“The next time a basic security check is run on the access card database these will come up as anomalies, but that won’t be for another three days. If we haven’t finished by then, we’re all probably dead.”
“You could have sugar-coated that,” Aaron muttered as he tucked his access card into his sweats pocket.
“I don’t hide things,” Deacon answered, crossing his arms and standing straight. “We’re all in this together, and that means we’re relying on each other. You deserve to know the risk. While the shades know it—we’ve lived it—we’ve got two humans here who haven’t faced this before. You both need to understand how this could go, because if you’re not willing to take that risk, you need to leave before you take us down with you.”
Aaron narrowed his eyes, a sure sign that while he’d been on his best behavior, he was far from some quiet doormat. It seemed he was willing to acquiesce to Hera, but not so willing to play second-fiddle with us.
Still, Moa was the one to actually respond, and the strength in her voice made the room go silent. “I know the risks.”
“You say that, but I doubt someone like you understands it at all,” Brax snapped, ever the charmer that he was.
Moa turned a hard look on Brax, not flinching from him or his words. “I left letters behind for my parents in case I don’t come back. I updated my will and my advanced directives. Trust me—I know exactly how dangerous this is. In fact, I’m not a shade. I don’t heal like you all do. I’m not as strong or as fast. I don’t have any special skills to keep me safe. If this goes wrong, I’m well aware that my odds of making it out are worse than any of yours. So if you’re trying to scare, if you’re trying to prove some point, don’t waste your breath. If I wasn’t willing to see this through to the end, I wouldn’t have come this far.” She held her hand out toward Deacon and waited.
And again, I found myself impressed.
She’d ignored Brax’s glare and faced down Deacon, as well, all while being a human girl who was barely an adult.

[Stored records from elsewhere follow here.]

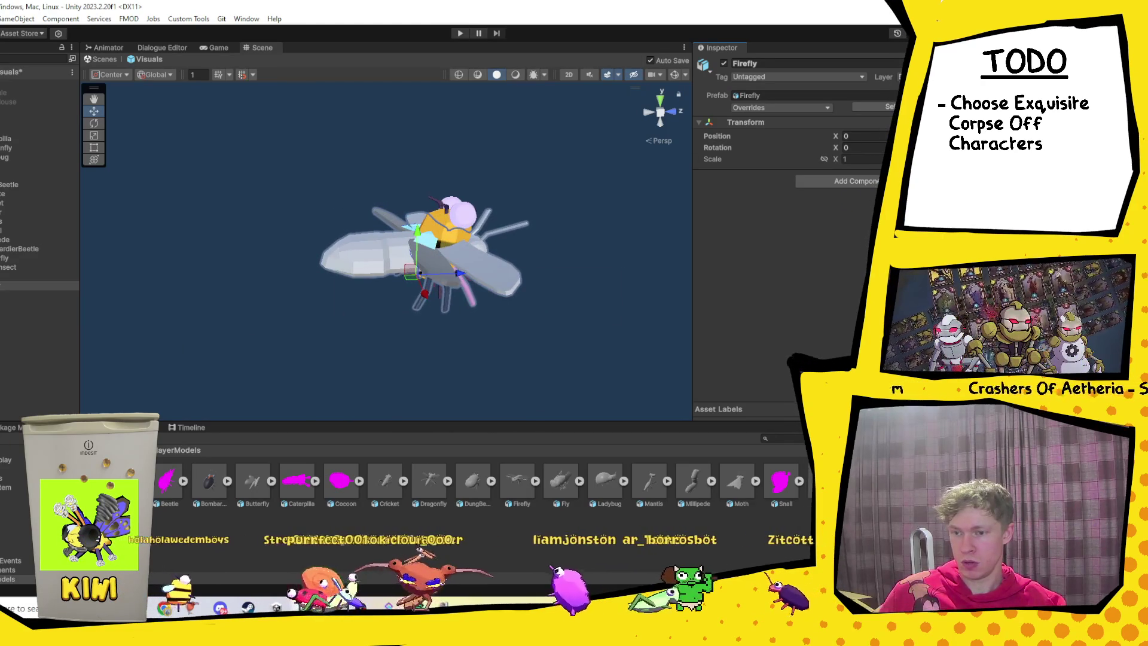
mouse_move(3, 353)
mouse_down()
mouse_move(765, 187)
mouse_move(477, 224)
mouse_move(558, 267)
mouse_move(382, 163)
mouse_up()
drag(345, 216, 370, 214)
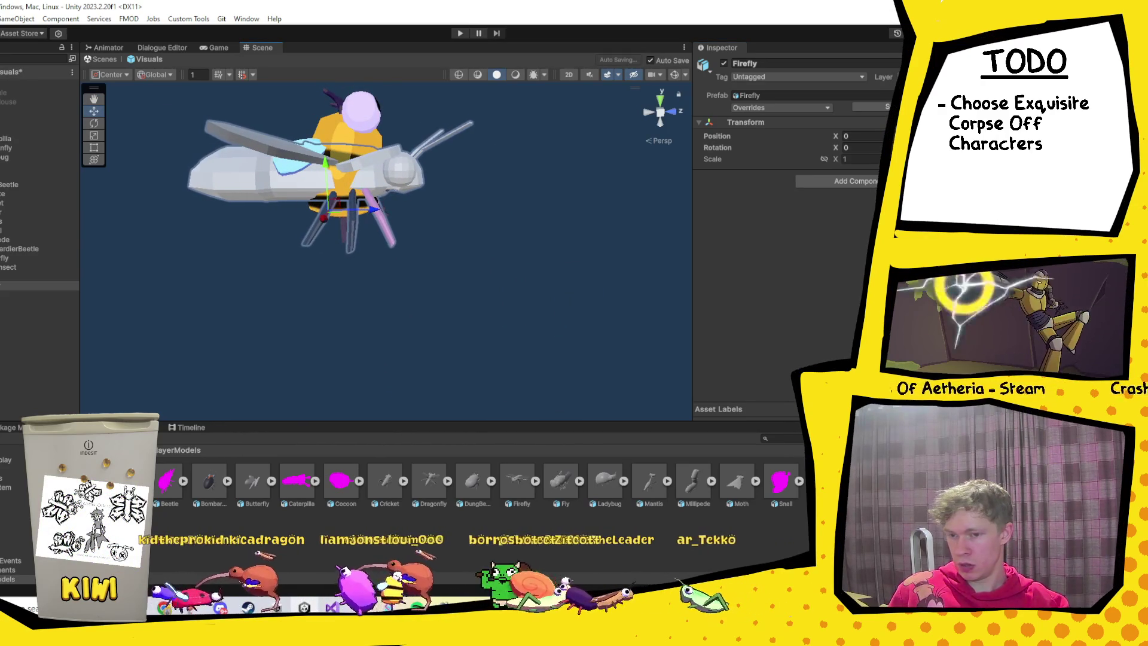
click(860, 159)
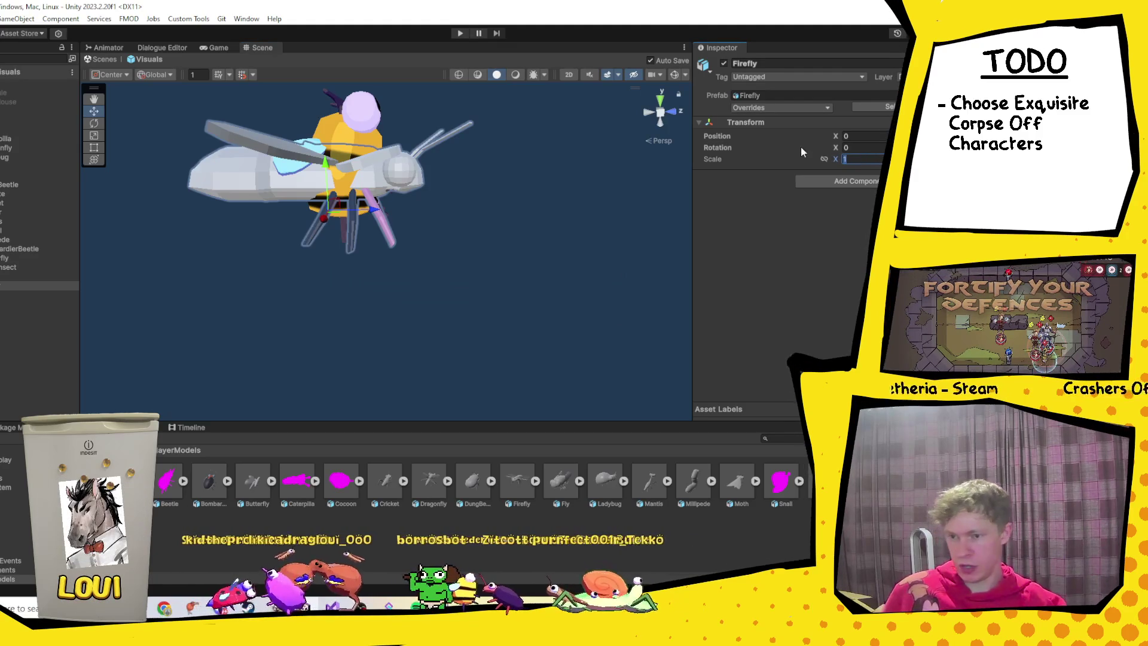
click(824, 159)
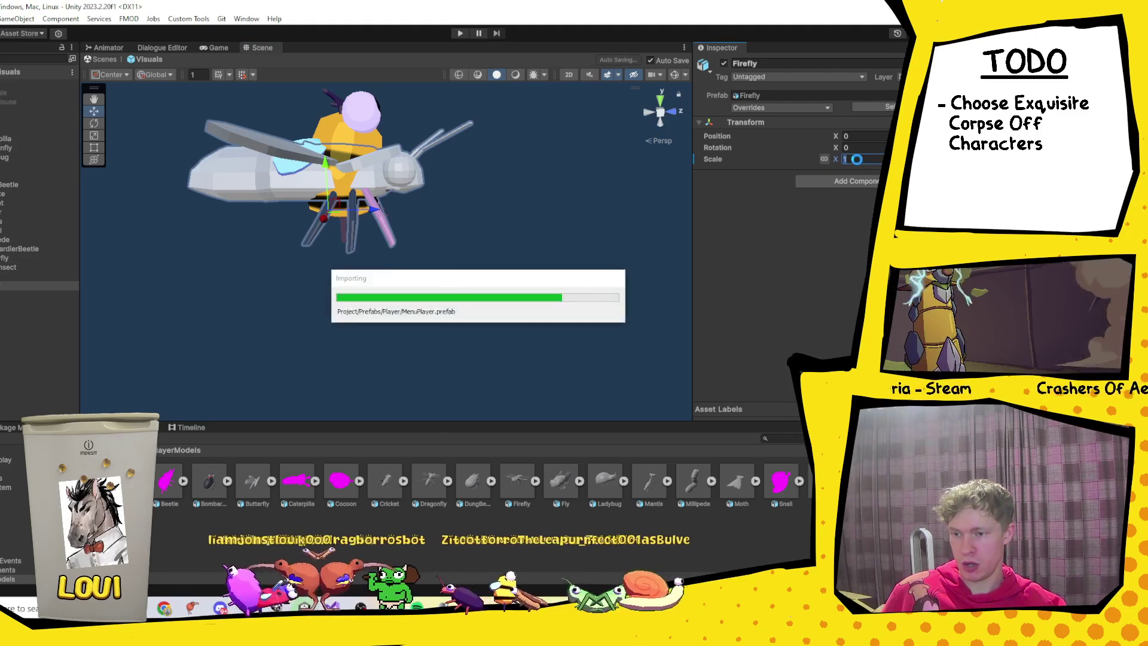
text(.8)
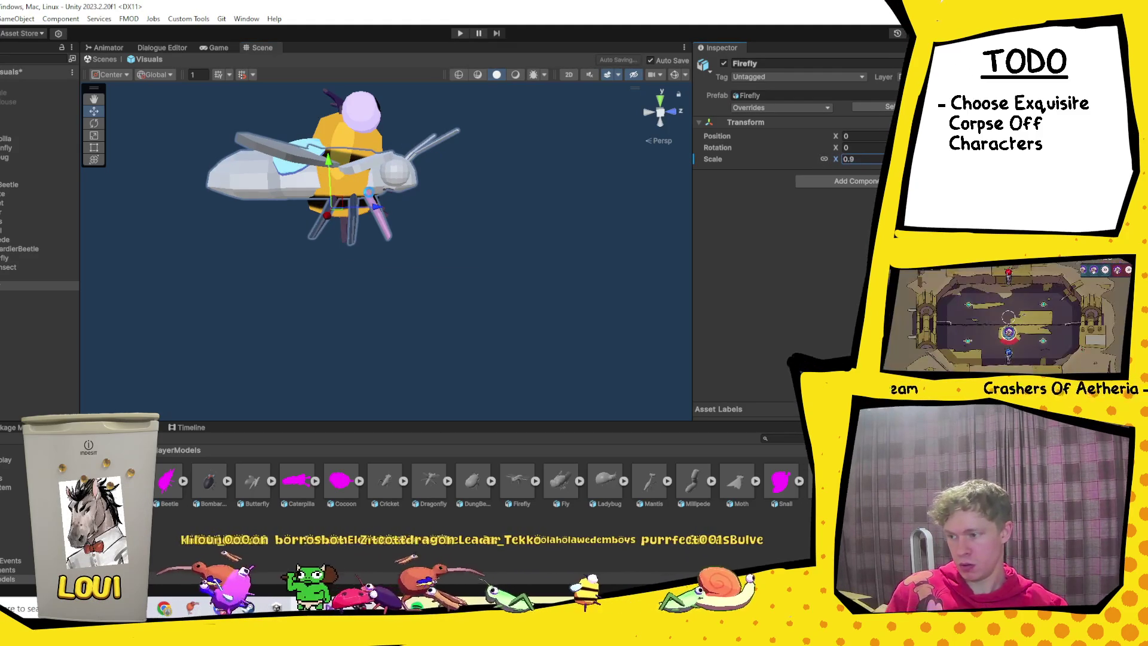
mouse_move(354, 163)
mouse_down()
mouse_move(372, 116)
mouse_move(336, 216)
mouse_up()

Deacon stared back for a long, tense moment before letting out what might have been a chuckle and setting a card in her palm. “Be careful,” he said before releasing it. “It’d be a shame if you got killed.”
Moa tucked her card in the pocket of her sweats, then nodded.
I laughed at the exchange, drawing all the eyes in the room. I shrugged and crossed my arms. “It’d be a bigger shame for us, because Hera probably wouldn’t be too happy about it.” I nodded toward Kit. “I suggest you keep her safe, because I’m not above throwing you under the bus if anything happens to her.”
Kit shook his head as if he refused to rise to my barb. “Come on, Moa, we should get going. There is no point in wasting time here.”
Moa nodded and followed Kit as if she had no worries about it at all. Again, she reminded him that she was tough. Not many shades, let alone humans, would willingly follow a wendigo.
With them gone, the room felt slightly less cramped.
Bowen glanced around, a frown on his features. “I expected something different,” he said. At Deacon’s look, he went on. “I’ve heard about Larkwood for a long time. I’ve dealt with shades who came from here, and I honestly never thought I’d see this place in person.”
“It doesn’t live up to your expectations?” I asked.
He shook his head. “Honestly? No. The way people talked, I expected to find some old dungeon with stone walls and a moat. A place with this much ugly history shouldn’t look like a something between a low-end hotel and a boarding school. It’s like Kit looking like a stuffy professor but being able to turn living things to ash.”
I thought back to when I’d first arrived and found myself stuck here that first night. “Trust me, come here as a kid, when you’re locked up alone, it feels like a dungeon.” I recalled how tall the towers had seemed back then, how far each floor spanned, how the guards had looked like monsters.
“Does it still feel that way?”
I pressed my lips together as I considered it, then shook my head. “It’s just a place.” It took saying that for me to really accept it, for me to understand what had changed.
When I’d arrived, I’d felt frightened and alone. I’d had Brax—that made me luckier than most shades—but they’d ripped everything away from me. Larkwood had been a monster who had eaten my old life.
When had that changed?
Hera.
The answer was as obvious as it was embarrassing. Before her, I hadn’t thought I had anything else. It had felt as if I’d been swallowed by a giant beast and was busy just trying to not die yet. Hera had made me realize that I could have a life, that Larkwood wasn’t the insurmountable enemy I’d pegged it as.
Bowen lifted his eyebrow as if he could almost read my thoughts before he shook his head. “You put too much faith in one person. No matter how skilled or impressive they are, they aren’t infallible.”
“Maybe,” I said. “Or maybe you just haven’t found someone worth putting that much faith into.”
Bowen nodded, though I got the sense he didn’t really believe me. “Maybe,” he said softly, then turned toward Brax. “We’d better get ourselves set up as well.”
“Is everyone else in place?” Brax asked.
“They should be. The other levels will be easy to take control of, so I have little doubt that the shades who volunteered can handle it. We need to keep our focus here, on Level 1.”